For skin substitutes specifically, the burden will get heavier.
Practices need to track:
Failed conservative therapy documentation
Wound measurements and progression
Specific product application details
Patient-specific medical necessity criteria
Practices in these pilot states become the testing ground for what could expand nationwide. They're essentially beta testing the future of Medicare device coverage.
What changes for medical device companies?
You may need more evidence, now.
Starting January 2026, FDA clearance won't be enough for skin substitute manufacturers. The new LCDs require peer-reviewed published studies demonstrating effectiveness specifically for diabetic foot ulcers and venous leg ulcers. No studies, no Medicare coverage, regardless of your FDA status.

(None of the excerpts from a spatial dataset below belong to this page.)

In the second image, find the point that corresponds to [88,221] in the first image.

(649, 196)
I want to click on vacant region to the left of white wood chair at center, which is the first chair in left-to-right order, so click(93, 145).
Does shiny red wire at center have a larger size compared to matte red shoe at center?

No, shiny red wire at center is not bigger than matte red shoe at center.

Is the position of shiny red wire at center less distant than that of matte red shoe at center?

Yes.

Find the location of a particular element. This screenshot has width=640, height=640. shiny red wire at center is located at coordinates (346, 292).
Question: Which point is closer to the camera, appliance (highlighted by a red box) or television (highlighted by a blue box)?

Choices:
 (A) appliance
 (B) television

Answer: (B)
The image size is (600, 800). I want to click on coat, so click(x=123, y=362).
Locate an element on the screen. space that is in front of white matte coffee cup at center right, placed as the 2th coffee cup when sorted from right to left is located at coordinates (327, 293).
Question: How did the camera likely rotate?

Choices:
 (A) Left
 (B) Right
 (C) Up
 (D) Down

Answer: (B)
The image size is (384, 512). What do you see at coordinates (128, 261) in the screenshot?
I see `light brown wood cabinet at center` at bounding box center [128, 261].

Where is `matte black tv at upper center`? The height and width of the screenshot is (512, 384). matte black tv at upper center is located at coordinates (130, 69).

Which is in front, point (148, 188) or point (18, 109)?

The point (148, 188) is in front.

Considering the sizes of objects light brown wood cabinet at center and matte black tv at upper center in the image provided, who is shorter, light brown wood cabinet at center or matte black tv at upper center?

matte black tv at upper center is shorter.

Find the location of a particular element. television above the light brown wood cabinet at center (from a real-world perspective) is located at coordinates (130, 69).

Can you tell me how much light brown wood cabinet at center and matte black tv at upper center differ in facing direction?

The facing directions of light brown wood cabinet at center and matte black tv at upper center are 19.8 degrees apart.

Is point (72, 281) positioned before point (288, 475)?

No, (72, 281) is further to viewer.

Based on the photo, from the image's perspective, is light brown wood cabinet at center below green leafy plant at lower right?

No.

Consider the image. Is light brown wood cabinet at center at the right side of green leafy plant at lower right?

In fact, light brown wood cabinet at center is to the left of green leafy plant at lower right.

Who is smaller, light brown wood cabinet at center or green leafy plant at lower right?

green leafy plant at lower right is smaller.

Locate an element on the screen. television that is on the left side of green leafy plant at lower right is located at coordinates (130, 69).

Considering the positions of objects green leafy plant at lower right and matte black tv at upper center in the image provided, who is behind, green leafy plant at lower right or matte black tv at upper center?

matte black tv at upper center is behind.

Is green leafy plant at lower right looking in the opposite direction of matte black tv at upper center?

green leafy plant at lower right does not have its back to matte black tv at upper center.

What does "building evidence" actually look like at this stage? If you don't already have published peer-reviewed studies, you may need to:
Mine existing registry data for Medicare-specific outcomes
Fast-track the publication of any studies in progress
Partner with academic centers for retrospective analyses
Create real-world evidence programs that can generate publishable data within 6-12 months
Companies without existing studies probably can't generate new prospective clinical trial data in time. Your best bet is to leverage whatever data you already have.
Do mess with Texas
With Texas representing 11.8% of national skin substitute spending, it becomes the critical battleground state. Winning or losing Texas alone could determine market leadership for several companies. Some that have a heavy Medicare strategy might actually benefit from focusing resources on winning in a few states with the same market dynamics, rather than diluting efforts across all 50.
Field teams in Texas, New Jersey, Ohio, and Oklahoma just became even more crucial to success in those markets. Their ability to navigate this new system will directly impact market share in markets that represent nearly a fifth of national spending.
AI, the bounty hunter
Another detail that should make us all a little nervous... the third-party tech companies running these AI reviews get paid a percentage of the savings they generate.
More denials equal more revenue.
These modern-day bounty hunters are heavily incentivized to find reasons to say no rather than reasons to say yes.
What you can do now
This isn't just about 2026 compliance. It's 2025 positioning too.
Treating WISeR solely as a regulatory checkbox misses a chance to differentiate in the market. These all require time and resources, but look into:
Building prior auth support systems (clearly)
Training field teams on the new documentation requirements
Creating physician education programs around evidence requirements
Probably even creating dedicated PA support teams for key accounts
The voluntary nature of WISeR actually makes this more complex. You may need dual strategies: robust support for providers who opt into prior authorization, and bulletproof documentation for those who choose post-service review.
And not only do you need to build a support system, but reps need to know it inside and out so they can close more deals behind it. The commercial teams that hit quotas are the ones who make it easiest for doctors to get paid for using them.